Please output exactly the part of the records below that opens with the line containing "Figure 1: Corn" and closes with the line containing "Fig. 3. Scatter", both lines included, and nothing else.

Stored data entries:
BEGIN

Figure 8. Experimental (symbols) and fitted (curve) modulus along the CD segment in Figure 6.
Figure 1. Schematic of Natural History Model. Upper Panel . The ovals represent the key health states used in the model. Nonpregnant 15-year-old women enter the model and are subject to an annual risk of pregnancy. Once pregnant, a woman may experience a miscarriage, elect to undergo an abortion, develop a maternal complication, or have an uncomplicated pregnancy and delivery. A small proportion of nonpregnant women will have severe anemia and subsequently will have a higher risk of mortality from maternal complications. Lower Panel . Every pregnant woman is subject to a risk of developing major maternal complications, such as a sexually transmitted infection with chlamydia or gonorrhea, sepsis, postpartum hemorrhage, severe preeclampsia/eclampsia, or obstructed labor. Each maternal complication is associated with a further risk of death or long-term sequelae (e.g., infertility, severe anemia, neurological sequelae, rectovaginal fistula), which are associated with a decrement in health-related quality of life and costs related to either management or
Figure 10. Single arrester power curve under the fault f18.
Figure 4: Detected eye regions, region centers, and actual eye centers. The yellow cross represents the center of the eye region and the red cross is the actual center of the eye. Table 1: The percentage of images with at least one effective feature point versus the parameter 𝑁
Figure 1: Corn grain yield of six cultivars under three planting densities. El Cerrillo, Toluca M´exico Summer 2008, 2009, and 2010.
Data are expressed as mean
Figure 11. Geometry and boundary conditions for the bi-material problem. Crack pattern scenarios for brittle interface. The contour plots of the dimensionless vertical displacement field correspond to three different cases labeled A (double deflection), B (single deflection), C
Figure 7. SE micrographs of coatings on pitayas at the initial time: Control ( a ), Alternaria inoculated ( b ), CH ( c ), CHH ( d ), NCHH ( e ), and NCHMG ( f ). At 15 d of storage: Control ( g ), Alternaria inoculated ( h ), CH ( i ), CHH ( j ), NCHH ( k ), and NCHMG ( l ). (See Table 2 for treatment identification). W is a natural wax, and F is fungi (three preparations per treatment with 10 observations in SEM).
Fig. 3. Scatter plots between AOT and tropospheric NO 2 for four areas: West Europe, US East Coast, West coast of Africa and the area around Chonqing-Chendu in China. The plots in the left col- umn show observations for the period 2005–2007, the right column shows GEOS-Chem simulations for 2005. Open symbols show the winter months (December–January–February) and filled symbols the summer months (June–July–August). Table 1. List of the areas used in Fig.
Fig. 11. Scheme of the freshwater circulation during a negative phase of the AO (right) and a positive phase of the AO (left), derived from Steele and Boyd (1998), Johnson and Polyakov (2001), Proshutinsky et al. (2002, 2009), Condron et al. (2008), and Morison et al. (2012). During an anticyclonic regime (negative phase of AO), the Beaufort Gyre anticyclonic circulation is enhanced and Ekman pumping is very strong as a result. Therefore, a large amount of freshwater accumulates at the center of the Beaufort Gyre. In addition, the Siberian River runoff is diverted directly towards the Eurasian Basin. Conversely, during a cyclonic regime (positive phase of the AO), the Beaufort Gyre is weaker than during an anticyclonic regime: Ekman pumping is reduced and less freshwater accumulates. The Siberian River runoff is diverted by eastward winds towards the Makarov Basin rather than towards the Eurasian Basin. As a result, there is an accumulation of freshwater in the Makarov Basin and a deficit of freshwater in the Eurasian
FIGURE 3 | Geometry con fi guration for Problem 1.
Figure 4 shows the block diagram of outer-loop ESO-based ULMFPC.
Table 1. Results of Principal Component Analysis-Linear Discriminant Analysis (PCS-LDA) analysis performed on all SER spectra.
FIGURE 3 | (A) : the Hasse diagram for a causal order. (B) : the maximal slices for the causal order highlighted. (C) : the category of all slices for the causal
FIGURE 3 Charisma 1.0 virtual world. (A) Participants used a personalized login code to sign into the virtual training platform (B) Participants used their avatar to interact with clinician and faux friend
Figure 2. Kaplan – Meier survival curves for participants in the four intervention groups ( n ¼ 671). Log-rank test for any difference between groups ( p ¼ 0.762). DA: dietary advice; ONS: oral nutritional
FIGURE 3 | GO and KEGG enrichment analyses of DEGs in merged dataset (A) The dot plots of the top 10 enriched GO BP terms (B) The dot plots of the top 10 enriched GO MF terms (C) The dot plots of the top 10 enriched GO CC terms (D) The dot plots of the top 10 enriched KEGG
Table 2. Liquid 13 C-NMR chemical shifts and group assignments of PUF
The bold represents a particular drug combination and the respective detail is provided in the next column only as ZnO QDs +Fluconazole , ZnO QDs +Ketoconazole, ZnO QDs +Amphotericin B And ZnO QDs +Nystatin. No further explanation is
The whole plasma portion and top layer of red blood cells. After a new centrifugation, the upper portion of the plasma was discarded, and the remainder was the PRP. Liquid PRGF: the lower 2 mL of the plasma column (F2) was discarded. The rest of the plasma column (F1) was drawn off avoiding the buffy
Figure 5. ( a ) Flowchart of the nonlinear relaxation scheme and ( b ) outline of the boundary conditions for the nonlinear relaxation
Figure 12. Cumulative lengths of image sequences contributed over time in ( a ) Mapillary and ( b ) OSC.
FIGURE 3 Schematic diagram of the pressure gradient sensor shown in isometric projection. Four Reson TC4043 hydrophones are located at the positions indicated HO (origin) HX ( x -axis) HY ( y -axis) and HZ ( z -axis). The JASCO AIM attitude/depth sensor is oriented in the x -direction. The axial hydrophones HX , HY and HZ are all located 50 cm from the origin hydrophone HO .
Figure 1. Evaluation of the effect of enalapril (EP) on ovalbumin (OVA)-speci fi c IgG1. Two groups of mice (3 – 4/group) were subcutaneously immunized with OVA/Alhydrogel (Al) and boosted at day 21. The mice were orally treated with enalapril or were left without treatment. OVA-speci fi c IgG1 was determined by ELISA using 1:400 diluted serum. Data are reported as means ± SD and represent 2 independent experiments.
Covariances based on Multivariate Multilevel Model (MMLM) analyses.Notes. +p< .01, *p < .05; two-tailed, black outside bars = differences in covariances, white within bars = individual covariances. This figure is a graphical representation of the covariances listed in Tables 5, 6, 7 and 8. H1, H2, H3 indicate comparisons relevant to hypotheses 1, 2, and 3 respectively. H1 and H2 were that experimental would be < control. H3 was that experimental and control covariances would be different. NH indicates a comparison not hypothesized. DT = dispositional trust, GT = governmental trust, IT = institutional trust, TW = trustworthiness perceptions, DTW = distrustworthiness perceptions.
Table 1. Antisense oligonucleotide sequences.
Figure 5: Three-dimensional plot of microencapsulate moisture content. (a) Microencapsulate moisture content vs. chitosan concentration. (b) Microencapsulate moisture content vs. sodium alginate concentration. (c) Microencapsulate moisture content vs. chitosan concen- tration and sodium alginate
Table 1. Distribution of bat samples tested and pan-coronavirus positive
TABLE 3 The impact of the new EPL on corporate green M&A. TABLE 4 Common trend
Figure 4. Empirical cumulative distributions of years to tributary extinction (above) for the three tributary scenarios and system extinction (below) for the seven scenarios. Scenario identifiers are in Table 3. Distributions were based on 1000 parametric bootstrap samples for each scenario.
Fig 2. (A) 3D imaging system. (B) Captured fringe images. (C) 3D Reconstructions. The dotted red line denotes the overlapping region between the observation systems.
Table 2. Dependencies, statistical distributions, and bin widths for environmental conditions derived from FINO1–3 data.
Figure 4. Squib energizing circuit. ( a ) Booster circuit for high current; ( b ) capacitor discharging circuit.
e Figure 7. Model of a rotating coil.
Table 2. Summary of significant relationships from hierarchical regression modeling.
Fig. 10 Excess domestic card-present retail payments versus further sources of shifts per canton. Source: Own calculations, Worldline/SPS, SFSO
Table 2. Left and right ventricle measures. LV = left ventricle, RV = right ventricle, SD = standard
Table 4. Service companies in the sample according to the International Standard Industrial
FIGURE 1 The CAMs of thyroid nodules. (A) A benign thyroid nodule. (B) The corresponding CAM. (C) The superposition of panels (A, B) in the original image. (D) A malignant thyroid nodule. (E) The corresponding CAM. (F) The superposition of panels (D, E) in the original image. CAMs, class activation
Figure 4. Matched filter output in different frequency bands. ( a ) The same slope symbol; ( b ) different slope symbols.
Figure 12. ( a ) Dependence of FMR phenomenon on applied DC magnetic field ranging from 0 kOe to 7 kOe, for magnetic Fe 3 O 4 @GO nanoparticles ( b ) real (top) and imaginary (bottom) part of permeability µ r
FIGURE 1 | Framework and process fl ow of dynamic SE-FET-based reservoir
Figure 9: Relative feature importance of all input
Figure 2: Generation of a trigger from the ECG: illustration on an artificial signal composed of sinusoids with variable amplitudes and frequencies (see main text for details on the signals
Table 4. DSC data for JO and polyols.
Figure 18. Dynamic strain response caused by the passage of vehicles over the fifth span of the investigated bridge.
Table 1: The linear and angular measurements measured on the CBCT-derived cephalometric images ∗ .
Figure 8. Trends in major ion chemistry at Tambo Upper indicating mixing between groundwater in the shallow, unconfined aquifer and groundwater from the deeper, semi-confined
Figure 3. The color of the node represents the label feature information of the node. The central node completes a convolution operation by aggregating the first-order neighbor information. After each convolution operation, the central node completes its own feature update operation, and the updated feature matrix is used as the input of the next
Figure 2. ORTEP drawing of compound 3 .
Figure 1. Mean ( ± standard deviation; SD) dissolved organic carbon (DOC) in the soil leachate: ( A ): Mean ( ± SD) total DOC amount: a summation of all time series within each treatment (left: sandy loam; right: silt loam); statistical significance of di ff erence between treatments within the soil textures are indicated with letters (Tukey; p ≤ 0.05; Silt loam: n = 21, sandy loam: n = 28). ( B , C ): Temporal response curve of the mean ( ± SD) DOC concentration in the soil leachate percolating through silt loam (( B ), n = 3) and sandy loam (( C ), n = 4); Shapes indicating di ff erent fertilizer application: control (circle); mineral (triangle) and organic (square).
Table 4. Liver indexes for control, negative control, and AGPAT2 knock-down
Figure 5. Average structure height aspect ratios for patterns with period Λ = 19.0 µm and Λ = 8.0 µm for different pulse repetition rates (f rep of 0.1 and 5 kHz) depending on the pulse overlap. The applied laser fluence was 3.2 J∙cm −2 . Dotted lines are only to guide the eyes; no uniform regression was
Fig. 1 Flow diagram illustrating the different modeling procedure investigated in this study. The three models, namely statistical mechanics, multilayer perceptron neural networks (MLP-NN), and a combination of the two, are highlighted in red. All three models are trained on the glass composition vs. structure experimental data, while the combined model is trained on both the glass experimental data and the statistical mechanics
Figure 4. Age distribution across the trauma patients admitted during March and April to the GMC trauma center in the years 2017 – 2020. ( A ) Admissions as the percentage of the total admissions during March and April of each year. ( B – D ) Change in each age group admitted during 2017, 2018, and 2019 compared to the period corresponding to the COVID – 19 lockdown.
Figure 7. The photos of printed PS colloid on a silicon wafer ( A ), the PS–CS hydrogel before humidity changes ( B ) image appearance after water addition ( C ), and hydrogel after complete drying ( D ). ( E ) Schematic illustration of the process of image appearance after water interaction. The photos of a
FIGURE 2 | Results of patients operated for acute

END

Answer for the task
Figure 1: Corn grain yield of six cultivars under three planting densities. El Cerrillo, Toluca M´exico Summer 2008, 2009, and 2010.
Data are expressed as mean
Figure 11. Geometry and boundary conditions for the bi-material problem. Crack pattern scenarios for brittle interface. The contour plots of the dimensionless vertical displacement field correspond to three different cases labeled A (double deflection), B (single deflection), C
Figure 7. SE micrographs of coatings on pitayas at the initial time: Control ( a ), Alternaria inoculated ( b ), CH ( c ), CHH ( d ), NCHH ( e ), and NCHMG ( f ). At 15 d of storage: Control ( g ), Alternaria inoculated ( h ), CH ( i ), CHH ( j ), NCHH ( k ), and NCHMG ( l ). (See Table 2 for treatment identification). W is a natural wax, and F is fungi (three preparations per treatment with 10 observations in SEM).
Fig. 3. Scatter plots between AOT and tropospheric NO 2 for four areas: West Europe, US East Coast, West coast of Africa and the area around Chonqing-Chendu in China. The plots in the left col- umn show observations for the period 2005–2007, the right column shows GEOS-Chem simulations for 2005. Open symbols show the winter months (December–January–February) and filled symbols the summer months (June–July–August). Table 1. List of the areas used in Fig.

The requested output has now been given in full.